• _Problem to solve_
A single number is all that's needed: how many lines in the data contain the string "KiCad".
------------------------------------------------
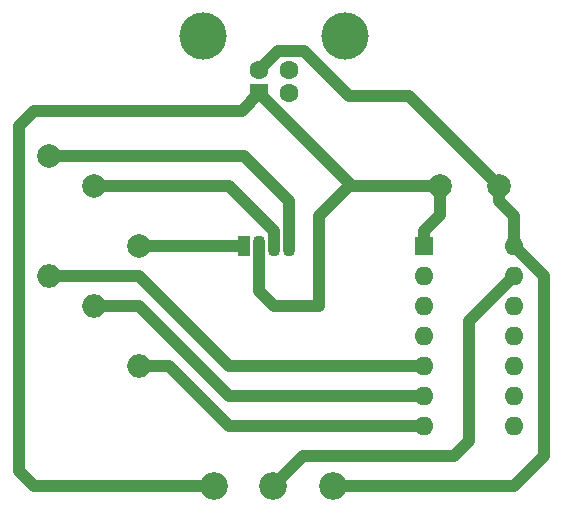
<source format=gbr>
G04 #@! TF.GenerationSoftware,KiCad,Pcbnew,(5.1.10)-1*
G04 #@! TF.CreationDate,2022-04-20T15:01:37+01:00*
G04 #@! TF.ProjectId,ATtinyRGBLamp,41547469-6e79-4524-9742-4c616d702e6b,rev?*
G04 #@! TF.SameCoordinates,Original*
G04 #@! TF.FileFunction,Copper,L2,Bot*
G04 #@! TF.FilePolarity,Positive*
%FSLAX46Y46*%
G04 Gerber Fmt 4.6, Leading zero omitted, Abs format (unit mm)*
G04 Created by KiCad (PCBNEW (5.1.10)-1) date 2022-04-20 15:01:37*
%MOMM*%
%LPD*%
G01*
G04 APERTURE LIST*
G04 #@! TA.AperFunction,ComponentPad*
%ADD10C,2.340000*%
G04 #@! TD*
G04 #@! TA.AperFunction,ComponentPad*
%ADD11C,4.000000*%
G04 #@! TD*
G04 #@! TA.AperFunction,ComponentPad*
%ADD12C,1.600000*%
G04 #@! TD*
G04 #@! TA.AperFunction,ComponentPad*
%ADD13R,1.600000X1.600000*%
G04 #@! TD*
G04 #@! TA.AperFunction,ComponentPad*
%ADD14C,2.000000*%
G04 #@! TD*
G04 #@! TA.AperFunction,ComponentPad*
%ADD15R,1.070000X1.800000*%
G04 #@! TD*
G04 #@! TA.AperFunction,ComponentPad*
%ADD16O,1.070000X1.800000*%
G04 #@! TD*
G04 #@! TA.AperFunction,ComponentPad*
%ADD17O,1.600000X1.600000*%
G04 #@! TD*
G04 #@! TA.AperFunction,ComponentPad*
%ADD18O,2.000000X2.000000*%
G04 #@! TD*
G04 #@! TA.AperFunction,Conductor*
%ADD19C,1.016000*%
G04 #@! TD*
G04 #@! TA.AperFunction,Conductor*
%ADD20C,0.762000*%
G04 #@! TD*
G04 APERTURE END LIST*
D10*
G04 #@! TO.P,POT,3*
G04 #@! TO.N,GND*
X144620000Y-83820000D03*
G04 #@! TO.P,POT,2*
G04 #@! TO.N,Net-(IC1-Pad13)*
X139620000Y-83820000D03*
G04 #@! TO.P,POT,1*
G04 #@! TO.N,+5V*
X134620000Y-83820000D03*
G04 #@! TD*
D11*
G04 #@! TO.P,USB,5*
G04 #@! TO.N,Net-(J1-Pad5)*
X133680000Y-45720000D03*
X145680000Y-45720000D03*
D12*
G04 #@! TO.P,USB,4*
G04 #@! TO.N,GND*
X138430000Y-48580000D03*
G04 #@! TO.P,USB,3*
G04 #@! TO.N,Net-(J1-Pad3)*
X140930000Y-48580000D03*
G04 #@! TO.P,USB,2*
G04 #@! TO.N,Net-(J1-Pad2)*
X140930000Y-50580000D03*
D13*
G04 #@! TO.P,USB,1*
G04 #@! TO.N,+5V*
X138430000Y-50580000D03*
G04 #@! TD*
D14*
G04 #@! TO.P,C1,1*
G04 #@! TO.N,GND*
X158750000Y-58420000D03*
G04 #@! TO.P,C1,2*
G04 #@! TO.N,+5V*
X153750000Y-58420000D03*
G04 #@! TD*
D15*
G04 #@! TO.P,D1,1*
G04 #@! TO.N,Net-(D1-Pad1)*
X137160000Y-63500000D03*
D16*
G04 #@! TO.P,D1,2*
G04 #@! TO.N,+5V*
X138430000Y-63500000D03*
G04 #@! TO.P,D1,3*
G04 #@! TO.N,Net-(D1-Pad3)*
X139700000Y-63500000D03*
G04 #@! TO.P,D1,4*
G04 #@! TO.N,Net-(D1-Pad4)*
X140970000Y-63500000D03*
G04 #@! TD*
D13*
G04 #@! TO.P,IC1,1*
G04 #@! TO.N,+5V*
X152400000Y-63500000D03*
D17*
G04 #@! TO.P,IC1,8*
G04 #@! TO.N,Net-(IC1-Pad8)*
X160020000Y-78740000D03*
G04 #@! TO.P,IC1,2*
G04 #@! TO.N,Net-(IC1-Pad2)*
X152400000Y-66040000D03*
G04 #@! TO.P,IC1,9*
G04 #@! TO.N,Net-(IC1-Pad9)*
X160020000Y-76200000D03*
G04 #@! TO.P,IC1,3*
G04 #@! TO.N,Net-(IC1-Pad3)*
X152400000Y-68580000D03*
G04 #@! TO.P,IC1,10*
G04 #@! TO.N,Net-(IC1-Pad10)*
X160020000Y-73660000D03*
G04 #@! TO.P,IC1,4*
G04 #@! TO.N,Net-(IC1-Pad4)*
X152400000Y-71120000D03*
G04 #@! TO.P,IC1,11*
G04 #@! TO.N,Net-(IC1-Pad11)*
X160020000Y-71120000D03*
G04 #@! TO.P,IC1,5*
G04 #@! TO.N,Net-(IC1-Pad5)*
X152400000Y-73660000D03*
G04 #@! TO.P,IC1,12*
G04 #@! TO.N,Net-(IC1-Pad12)*
X160020000Y-68580000D03*
G04 #@! TO.P,IC1,6*
G04 #@! TO.N,Net-(IC1-Pad6)*
X152400000Y-76200000D03*
G04 #@! TO.P,IC1,13*
G04 #@! TO.N,Net-(IC1-Pad13)*
X160020000Y-66040000D03*
G04 #@! TO.P,IC1,7*
G04 #@! TO.N,Net-(IC1-Pad7)*
X152400000Y-78740000D03*
G04 #@! TO.P,IC1,14*
G04 #@! TO.N,GND*
X160020000Y-63500000D03*
G04 #@! TD*
D18*
G04 #@! TO.P,R1,2*
G04 #@! TO.N,Net-(IC1-Pad7)*
X128270000Y-73660000D03*
D14*
G04 #@! TO.P,R1,1*
G04 #@! TO.N,Net-(D1-Pad1)*
X128270000Y-63500000D03*
G04 #@! TD*
G04 #@! TO.P,R2,1*
G04 #@! TO.N,Net-(D1-Pad3)*
X124460000Y-58420000D03*
D18*
G04 #@! TO.P,R2,2*
G04 #@! TO.N,Net-(IC1-Pad6)*
X124460000Y-68580000D03*
G04 #@! TD*
D14*
G04 #@! TO.P,R3,1*
G04 #@! TO.N,Net-(D1-Pad4)*
X120650000Y-55880000D03*
D18*
G04 #@! TO.P,R3,2*
G04 #@! TO.N,Net-(IC1-Pad5)*
X120650000Y-66040000D03*
G04 #@! TD*
D19*
G04 #@! TO.N,Net-(D1-Pad1)*
X128270000Y-63500000D02*
X137160000Y-63500000D01*
G04 #@! TO.N,Net-(D1-Pad3)*
X124460000Y-58420000D02*
X135890000Y-58420000D01*
X135890000Y-58420000D02*
X139700000Y-62230000D01*
X139700000Y-62230000D02*
X139700000Y-63500000D01*
G04 #@! TO.N,Net-(D1-Pad4)*
X138430000Y-57150000D02*
X140970000Y-59690000D01*
X120650000Y-55880000D02*
X137160000Y-55880000D01*
X137160000Y-55880000D02*
X138430000Y-57150000D01*
X140970000Y-59690000D02*
X140970000Y-63500000D01*
G04 #@! TO.N,Net-(IC1-Pad5)*
X135890000Y-73660000D02*
X128270000Y-66040000D01*
X152400000Y-73660000D02*
X135890000Y-73660000D01*
X120650000Y-66040000D02*
X128270000Y-66040000D01*
G04 #@! TO.N,Net-(IC1-Pad6)*
X135890000Y-76200000D02*
X152400000Y-76200000D01*
X128270000Y-68580000D02*
X135890000Y-76200000D01*
X124460000Y-68580000D02*
X128270000Y-68580000D01*
G04 #@! TO.N,Net-(IC1-Pad13)*
X160020000Y-66040000D02*
X156210000Y-69850000D01*
X156210000Y-69850000D02*
X156210000Y-80010000D01*
X156210000Y-80010000D02*
X154940000Y-81280000D01*
X142160000Y-81280000D02*
X139620000Y-83820000D01*
X154940000Y-81280000D02*
X142160000Y-81280000D01*
G04 #@! TO.N,Net-(IC1-Pad7)*
X128270000Y-73660000D02*
X130810000Y-73660000D01*
X135890000Y-78740000D02*
X152400000Y-78740000D01*
X130810000Y-73660000D02*
X135890000Y-78740000D01*
G04 #@! TO.N,GND*
X158750000Y-58420000D02*
X158750000Y-59690000D01*
X160020000Y-60960000D02*
X160020000Y-63500000D01*
X158750000Y-59690000D02*
X160020000Y-60960000D01*
X140020000Y-46990000D02*
X138430000Y-48580000D01*
X142240000Y-46990000D02*
X140020000Y-46990000D01*
X158750000Y-58420000D02*
X151130000Y-50800000D01*
X151130000Y-50800000D02*
X146050000Y-50800000D01*
X146050000Y-50800000D02*
X142240000Y-46990000D01*
X160020000Y-63500000D02*
X162560000Y-66040000D01*
X162560000Y-66040000D02*
X162560000Y-81280000D01*
X160020000Y-83820000D02*
X144620000Y-83820000D01*
X162560000Y-81280000D02*
X160020000Y-83820000D01*
D20*
G04 #@! TO.N,+5V*
X153750000Y-58420000D02*
X153750000Y-59610000D01*
D19*
X153750000Y-58420000D02*
X153750000Y-60880000D01*
X152400000Y-62230000D02*
X152400000Y-63500000D01*
X153750000Y-60880000D02*
X152400000Y-62230000D01*
X146270000Y-58420000D02*
X138430000Y-50580000D01*
X153750000Y-58420000D02*
X146270000Y-58420000D01*
D20*
X146050000Y-58200000D02*
X138430000Y-50580000D01*
D19*
X118110000Y-53340000D02*
X119380000Y-52070000D01*
X118110000Y-82550000D02*
X118110000Y-53340000D01*
X136940000Y-52070000D02*
X138430000Y-50580000D01*
X119380000Y-83820000D02*
X118110000Y-82550000D01*
X119380000Y-52070000D02*
X136940000Y-52070000D01*
X134620000Y-83820000D02*
X119380000Y-83820000D01*
D20*
X146050000Y-58420000D02*
X146270000Y-58420000D01*
D19*
X143510000Y-68580000D02*
X143510000Y-60960000D01*
X143510000Y-60960000D02*
X146050000Y-58420000D01*
X139700000Y-68580000D02*
X143510000Y-68580000D01*
X138430000Y-67310000D02*
X139700000Y-68580000D01*
X138430000Y-63500000D02*
X138430000Y-67310000D01*
G04 #@! TD*
M02*

</source>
------------------------------------------------
• _Output below_
2